The answer to this question was 7/1875.
Because my teacher gave me the answer since I got it wrong and I need to figure out how to solve it because I tried many ways and I never get 7/1875. so can someone please help me to learn how to solve his question please???

1/25 , 2/3 , and 7/1875 are fractions

anyone....

To solve this question, let's break it down step by step.

Step 1: Calculate the Hispanic population in 2004.
We know that 14 percent of the total U.S. population was Hispanic. So if we let "P" represent the total U.S. population, we can write the equation: 0.14P = Hispanic population.

Step 2: Calculate the Cuban population.
We are given that 1/25 of the Hispanic population was Cuban, so we can write the equation: (1/25)(0.14P) = Cuban population.

Step 3: Calculate the number of Cubans living in Florida.
We know that 2/3 of the Cuban population lived in Florida, so we can write the equation: (2/3)(1/25)(0.14P) = Cubans living in Florida.

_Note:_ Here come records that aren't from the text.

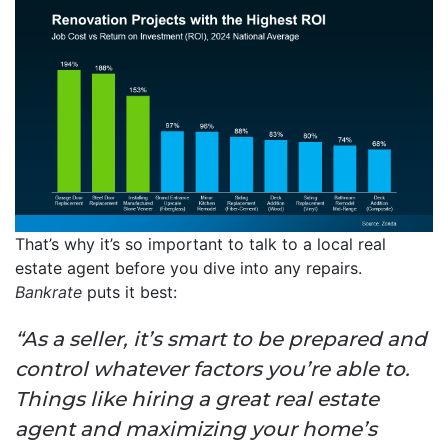
That’s why it’s so important to talk to a local real
estate agent before you dive into any repairs.
Bankrate
puts it best:
“As a seller, it’s smart to be prepared and
control whatever factors you’re able to.
Things like hiring a great real estate
agent and maximizing your home’s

Step 4: Calculate the fraction of the total U.S. population that was Cuban and living in Florida.
To do this, we need to divide the number of Cubans living in Florida by the total U.S. population: [(2/3)(1/25)(0.14P)] / P.

Now, let's simplify the equation:

Step 1: 0.14P = Hispanic population
Step 2: (1/25)(0.14P) = Cuban population
Step 3: (2/3)(1/25)(0.14P) = Cubans living in Florida
Step 4: (2/3)(1/25)(0.14P) / P = (2/3)(0.14) / 25
= (2/3)(14/100) / 25
= (2/3)(7/50) / 25
= 7/75 / 25
= 7/75 x 1/25
= 7/1875.

Therefore, the fraction of the total U.S. population that was Cuban and living in Florida in 2004 is 7/1875.